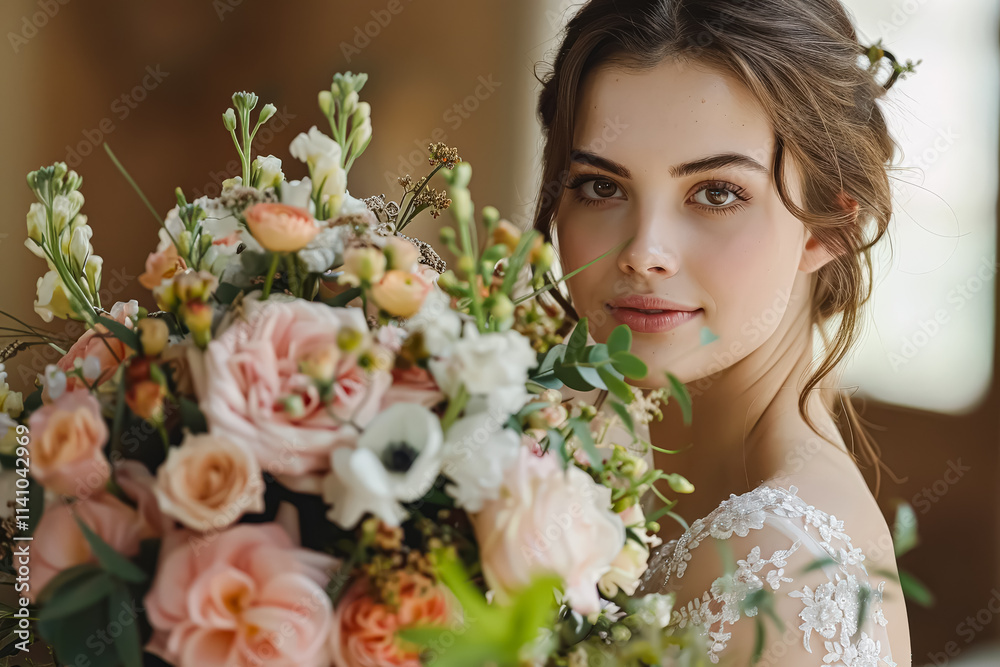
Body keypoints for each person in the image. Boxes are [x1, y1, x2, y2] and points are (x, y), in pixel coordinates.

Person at [531, 0, 912, 664]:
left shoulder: (777, 578)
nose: (644, 251)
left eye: (716, 193)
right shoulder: (566, 472)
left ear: (831, 223)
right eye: (600, 185)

» Problem description:
Give the entries back verbatim and omit the images.

» Exercise response:
Body keypoints for each person in the image. Boxes are [x1, y1, x2, y2] and points are (x, y), in pixel coordinates.

Person at [531, 0, 912, 664]:
left shoulder: (777, 578)
nose: (644, 251)
left eye: (716, 193)
right shoulder: (566, 472)
left ear: (831, 223)
right eye: (600, 185)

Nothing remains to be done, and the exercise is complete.